This time last year I was about to head off to India for a research and collecting trip for The Fabric of India exhibition. My first stop was to Bhuj in Gujarat and my travels are recorded here.
Some of the pieces I acquired during that visit are now on display and form an important part of the story of contemporary craftsmanship, design and the role of the artisan.
On that visit I acquired two wonderful textiles from Aziz and Suleman Khatri. The first was a dupatta (scarf) that showed their incredibly skill in tie-dyeing. In black, white and red, it is a minimal and modern design. Aziz explained that the pattern is called Kiri Makaudi (ants) because it was inspired by a group of ants that he watched moving in amoeba-like formation across the cement floor. As you look at the fabric, there is a sense of motion in those white spots, encased within the red frame.

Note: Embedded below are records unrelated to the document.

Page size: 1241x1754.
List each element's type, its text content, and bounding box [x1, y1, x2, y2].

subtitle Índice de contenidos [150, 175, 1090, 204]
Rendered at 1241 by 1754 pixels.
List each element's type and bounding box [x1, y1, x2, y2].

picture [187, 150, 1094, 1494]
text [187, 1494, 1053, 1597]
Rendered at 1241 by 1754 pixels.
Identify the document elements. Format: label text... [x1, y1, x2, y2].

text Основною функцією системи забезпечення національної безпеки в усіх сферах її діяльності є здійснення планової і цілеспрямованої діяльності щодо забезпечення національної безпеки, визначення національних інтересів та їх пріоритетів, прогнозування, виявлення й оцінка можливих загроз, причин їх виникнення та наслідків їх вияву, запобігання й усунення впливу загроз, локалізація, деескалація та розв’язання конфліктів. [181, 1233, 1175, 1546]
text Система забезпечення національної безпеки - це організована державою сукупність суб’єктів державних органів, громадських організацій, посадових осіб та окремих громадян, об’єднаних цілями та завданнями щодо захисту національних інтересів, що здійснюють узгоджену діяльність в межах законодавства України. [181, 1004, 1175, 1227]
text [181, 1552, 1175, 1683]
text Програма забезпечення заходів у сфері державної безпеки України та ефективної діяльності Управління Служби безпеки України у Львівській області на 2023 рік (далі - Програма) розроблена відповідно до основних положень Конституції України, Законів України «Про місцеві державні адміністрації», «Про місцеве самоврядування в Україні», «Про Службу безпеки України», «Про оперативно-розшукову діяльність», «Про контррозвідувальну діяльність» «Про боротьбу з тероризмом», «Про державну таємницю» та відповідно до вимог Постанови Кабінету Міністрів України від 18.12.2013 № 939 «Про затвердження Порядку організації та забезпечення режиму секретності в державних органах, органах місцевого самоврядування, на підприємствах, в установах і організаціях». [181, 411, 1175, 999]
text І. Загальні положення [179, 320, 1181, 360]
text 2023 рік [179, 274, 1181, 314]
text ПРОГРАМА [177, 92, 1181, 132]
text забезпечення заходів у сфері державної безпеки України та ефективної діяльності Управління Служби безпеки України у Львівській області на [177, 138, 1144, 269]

I also acquired a sari from them, the making of which is a story of experimentation and collaboration. The initial design was an experiment by Aziz in which he was trying to recreate the logo of the Pepsi brand consisting of a globe with blue, white and red stripes inside it. The technique involved painting a piece of fabric with swirls of colour, then folding and compressing the fabric between two circular wooden discs which are clamped together and put into an indigo dye bath.
When opened the fabric that that is not accessed by the indigo dye shows the original painted base colours. The overall visual effect is a blue ground with a pattern of equal sized circles which have different colours in them.
Aziz showed his experiments to Mriga Kapadia and Amrit Kumar, two young designers who run the fashion label NorBlack NorWhite. They have often worked together enjoying a relationship of mutual respect and collaboration.
Mriga and Amrit played with the concept using the circular or globe motif but with different colours inside.
They finally created two scarves; the Day scarf, in which the base colours are shades of yellow and orange, and the Night scarf, in which the base colours are shades of grey. The random nature of the base colours looks like the uneven surface of the sun and moon, while the clamp dying process leaves a white halo around the discs which adds to the planetary effect.
Aziz continued to experiment and created the Moon Sari. He uses the colour range of the Night scarf, but goes a step further in using different size wooden discs in the clamping process. One end of the sari starts with a smaller size disc which expands to a larger size at the other end. This gives the effect of a growing moon across the fabric.
With its striking contemporary design, beautiful indigo hues and its story of collaborative creation, the Moon sari is one of my favourite objects in the exhibition.